*What you have to do:* From the entries below, pull out each line where "calculated" appears.

*Excerpted data:*
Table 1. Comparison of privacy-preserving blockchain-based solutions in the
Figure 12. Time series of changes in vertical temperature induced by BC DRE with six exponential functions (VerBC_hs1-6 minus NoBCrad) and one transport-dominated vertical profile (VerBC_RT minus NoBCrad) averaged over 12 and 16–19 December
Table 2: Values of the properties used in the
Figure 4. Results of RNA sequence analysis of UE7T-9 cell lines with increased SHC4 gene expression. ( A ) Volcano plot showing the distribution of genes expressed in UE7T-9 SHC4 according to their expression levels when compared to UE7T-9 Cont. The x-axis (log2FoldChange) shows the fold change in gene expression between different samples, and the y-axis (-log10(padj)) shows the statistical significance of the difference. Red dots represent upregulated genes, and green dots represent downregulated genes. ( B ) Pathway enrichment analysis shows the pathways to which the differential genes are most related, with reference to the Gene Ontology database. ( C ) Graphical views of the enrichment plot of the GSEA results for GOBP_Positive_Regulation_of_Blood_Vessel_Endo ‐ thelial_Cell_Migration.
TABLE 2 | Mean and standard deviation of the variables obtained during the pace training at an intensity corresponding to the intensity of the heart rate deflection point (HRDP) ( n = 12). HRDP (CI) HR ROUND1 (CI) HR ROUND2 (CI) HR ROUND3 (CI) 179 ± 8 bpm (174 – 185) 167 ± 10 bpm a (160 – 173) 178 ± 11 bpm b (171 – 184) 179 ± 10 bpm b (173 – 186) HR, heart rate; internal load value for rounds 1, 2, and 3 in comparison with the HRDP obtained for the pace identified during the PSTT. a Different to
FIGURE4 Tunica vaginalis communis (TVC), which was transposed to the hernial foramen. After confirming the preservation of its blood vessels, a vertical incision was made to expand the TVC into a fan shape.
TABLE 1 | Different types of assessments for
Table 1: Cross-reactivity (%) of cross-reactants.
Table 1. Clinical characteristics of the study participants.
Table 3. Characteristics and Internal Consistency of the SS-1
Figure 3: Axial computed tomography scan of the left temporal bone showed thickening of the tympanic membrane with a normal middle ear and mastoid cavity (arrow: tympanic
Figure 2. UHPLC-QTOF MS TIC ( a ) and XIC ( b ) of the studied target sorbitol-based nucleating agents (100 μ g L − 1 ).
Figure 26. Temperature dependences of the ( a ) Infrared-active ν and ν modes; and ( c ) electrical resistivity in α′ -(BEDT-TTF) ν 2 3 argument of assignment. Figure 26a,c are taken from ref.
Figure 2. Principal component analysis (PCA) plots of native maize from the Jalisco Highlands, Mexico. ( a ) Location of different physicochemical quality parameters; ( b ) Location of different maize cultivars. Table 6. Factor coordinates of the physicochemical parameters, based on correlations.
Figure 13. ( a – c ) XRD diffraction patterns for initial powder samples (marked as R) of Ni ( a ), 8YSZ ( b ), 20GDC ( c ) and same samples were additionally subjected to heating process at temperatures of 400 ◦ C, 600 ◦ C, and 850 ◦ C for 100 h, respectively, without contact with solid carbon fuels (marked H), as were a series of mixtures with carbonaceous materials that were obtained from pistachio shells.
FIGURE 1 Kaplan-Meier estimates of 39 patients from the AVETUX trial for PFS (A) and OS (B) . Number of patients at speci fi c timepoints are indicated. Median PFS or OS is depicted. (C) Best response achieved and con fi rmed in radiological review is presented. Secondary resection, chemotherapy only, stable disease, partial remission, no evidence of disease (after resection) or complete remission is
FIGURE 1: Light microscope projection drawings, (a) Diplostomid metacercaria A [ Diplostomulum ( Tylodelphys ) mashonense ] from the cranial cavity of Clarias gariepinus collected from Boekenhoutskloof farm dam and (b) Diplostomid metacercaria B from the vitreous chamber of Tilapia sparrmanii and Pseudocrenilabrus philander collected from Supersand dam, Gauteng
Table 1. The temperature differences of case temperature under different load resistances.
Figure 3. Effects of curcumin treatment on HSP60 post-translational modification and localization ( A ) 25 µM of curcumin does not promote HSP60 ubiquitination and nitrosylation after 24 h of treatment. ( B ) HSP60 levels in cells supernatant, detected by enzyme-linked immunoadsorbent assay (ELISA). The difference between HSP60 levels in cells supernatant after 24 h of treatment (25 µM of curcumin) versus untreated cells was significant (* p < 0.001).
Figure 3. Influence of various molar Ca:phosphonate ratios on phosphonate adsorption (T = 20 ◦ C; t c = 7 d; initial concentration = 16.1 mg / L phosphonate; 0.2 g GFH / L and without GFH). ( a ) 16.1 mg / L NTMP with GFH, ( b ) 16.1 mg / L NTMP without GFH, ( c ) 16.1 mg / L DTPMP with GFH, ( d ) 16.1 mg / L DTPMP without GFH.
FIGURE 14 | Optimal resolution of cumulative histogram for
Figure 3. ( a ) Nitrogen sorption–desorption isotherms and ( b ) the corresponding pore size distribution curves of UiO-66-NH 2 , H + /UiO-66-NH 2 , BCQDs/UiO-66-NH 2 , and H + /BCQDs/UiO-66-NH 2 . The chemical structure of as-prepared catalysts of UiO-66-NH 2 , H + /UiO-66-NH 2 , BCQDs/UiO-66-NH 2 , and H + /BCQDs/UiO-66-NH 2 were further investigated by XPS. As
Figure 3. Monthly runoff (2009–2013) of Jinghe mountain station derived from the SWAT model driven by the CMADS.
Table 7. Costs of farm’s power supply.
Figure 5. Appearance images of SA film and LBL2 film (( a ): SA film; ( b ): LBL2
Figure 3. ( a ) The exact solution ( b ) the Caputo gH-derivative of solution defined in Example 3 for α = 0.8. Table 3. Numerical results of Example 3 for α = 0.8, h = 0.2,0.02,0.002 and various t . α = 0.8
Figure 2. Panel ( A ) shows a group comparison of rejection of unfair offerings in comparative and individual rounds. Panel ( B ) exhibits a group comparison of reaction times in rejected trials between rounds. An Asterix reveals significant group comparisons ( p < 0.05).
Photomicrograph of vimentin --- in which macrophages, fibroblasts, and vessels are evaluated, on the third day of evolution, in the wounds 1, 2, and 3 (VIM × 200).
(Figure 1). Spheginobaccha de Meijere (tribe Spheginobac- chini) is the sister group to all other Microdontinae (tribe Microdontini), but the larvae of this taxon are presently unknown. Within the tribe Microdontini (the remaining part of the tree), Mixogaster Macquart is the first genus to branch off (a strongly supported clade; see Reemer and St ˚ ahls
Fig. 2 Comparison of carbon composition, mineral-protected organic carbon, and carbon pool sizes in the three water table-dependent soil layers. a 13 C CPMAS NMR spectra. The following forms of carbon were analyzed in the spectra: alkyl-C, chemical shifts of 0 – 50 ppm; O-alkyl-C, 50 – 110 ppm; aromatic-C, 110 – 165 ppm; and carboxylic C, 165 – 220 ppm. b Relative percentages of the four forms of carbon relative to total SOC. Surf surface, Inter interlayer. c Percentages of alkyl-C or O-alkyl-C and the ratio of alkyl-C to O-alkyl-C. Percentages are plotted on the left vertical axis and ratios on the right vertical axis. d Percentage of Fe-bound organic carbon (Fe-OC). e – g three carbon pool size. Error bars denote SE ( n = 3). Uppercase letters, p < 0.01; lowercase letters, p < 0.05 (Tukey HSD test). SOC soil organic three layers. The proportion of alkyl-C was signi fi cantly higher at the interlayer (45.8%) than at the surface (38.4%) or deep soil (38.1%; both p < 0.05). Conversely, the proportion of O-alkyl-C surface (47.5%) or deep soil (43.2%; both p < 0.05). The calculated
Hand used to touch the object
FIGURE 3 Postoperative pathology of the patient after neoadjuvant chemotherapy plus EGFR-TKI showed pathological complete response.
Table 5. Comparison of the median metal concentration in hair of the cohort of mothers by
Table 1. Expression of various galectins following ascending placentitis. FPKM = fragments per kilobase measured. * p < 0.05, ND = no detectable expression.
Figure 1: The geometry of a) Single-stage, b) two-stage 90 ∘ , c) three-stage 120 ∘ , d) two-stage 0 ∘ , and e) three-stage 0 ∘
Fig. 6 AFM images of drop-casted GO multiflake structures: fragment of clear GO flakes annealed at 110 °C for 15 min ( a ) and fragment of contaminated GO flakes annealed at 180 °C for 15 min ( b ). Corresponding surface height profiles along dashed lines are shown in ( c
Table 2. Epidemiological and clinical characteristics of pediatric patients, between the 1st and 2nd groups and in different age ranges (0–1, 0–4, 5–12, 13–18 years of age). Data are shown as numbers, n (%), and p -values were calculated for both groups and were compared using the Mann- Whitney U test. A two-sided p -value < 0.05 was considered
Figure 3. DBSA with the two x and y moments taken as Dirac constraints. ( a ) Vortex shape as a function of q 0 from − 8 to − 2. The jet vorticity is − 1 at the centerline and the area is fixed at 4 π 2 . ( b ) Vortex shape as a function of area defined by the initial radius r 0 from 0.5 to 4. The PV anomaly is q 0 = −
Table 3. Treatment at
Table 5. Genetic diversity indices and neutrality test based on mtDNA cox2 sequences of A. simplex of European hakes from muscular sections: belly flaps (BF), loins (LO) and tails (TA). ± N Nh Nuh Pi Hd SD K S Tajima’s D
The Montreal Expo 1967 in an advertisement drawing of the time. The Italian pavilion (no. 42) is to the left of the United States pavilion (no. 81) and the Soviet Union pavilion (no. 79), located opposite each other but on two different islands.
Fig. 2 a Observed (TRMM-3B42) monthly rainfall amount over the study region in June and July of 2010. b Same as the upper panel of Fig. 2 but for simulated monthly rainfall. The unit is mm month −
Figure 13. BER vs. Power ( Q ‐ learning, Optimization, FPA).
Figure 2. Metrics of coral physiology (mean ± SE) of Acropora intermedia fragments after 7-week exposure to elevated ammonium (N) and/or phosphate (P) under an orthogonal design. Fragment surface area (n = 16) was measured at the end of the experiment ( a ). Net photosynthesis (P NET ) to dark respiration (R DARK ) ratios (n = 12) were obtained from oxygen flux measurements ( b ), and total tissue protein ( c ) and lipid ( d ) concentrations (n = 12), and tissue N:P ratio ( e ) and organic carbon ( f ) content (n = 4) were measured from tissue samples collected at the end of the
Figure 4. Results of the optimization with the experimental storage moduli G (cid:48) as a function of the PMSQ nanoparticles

*Exercise answer:*
Fig. 2 Comparison of carbon composition, mineral-protected organic carbon, and carbon pool sizes in the three water table-dependent soil layers. a 13 C CPMAS NMR spectra. The following forms of carbon were analyzed in the spectra: alkyl-C, chemical shifts of 0 – 50 ppm; O-alkyl-C, 50 – 110 ppm; aromatic-C, 110 – 165 ppm; and carboxylic C, 165 – 220 ppm. b Relative percentages of the four forms of carbon relative to total SOC. Surf surface, Inter interlayer. c Percentages of alkyl-C or O-alkyl-C and the ratio of alkyl-C to O-alkyl-C. Percentages are plotted on the left vertical axis and ratios on the right vertical axis. d Percentage of Fe-bound organic carbon (Fe-OC). e – g three carbon pool size. Error bars denote SE ( n = 3). Uppercase letters, p < 0.01; lowercase letters, p < 0.05 (Tukey HSD test). SOC soil organic three layers. The proportion of alkyl-C was signi fi cantly higher at the interlayer (45.8%) than at the surface (38.4%) or deep soil (38.1%; both p < 0.05). Conversely, the proportion of O-alkyl-C surface (47.5%) or deep soil (43.2%; both p < 0.05). The calculated
Table 2. Epidemiological and clinical characteristics of pediatric patients, between the 1st and 2nd groups and in different age ranges (0–1, 0–4, 5–12, 13–18 years of age). Data are shown as numbers, n (%), and p -values were calculated for both groups and were compared using the Mann- Whitney U test. A two-sided p -value < 0.05 was considered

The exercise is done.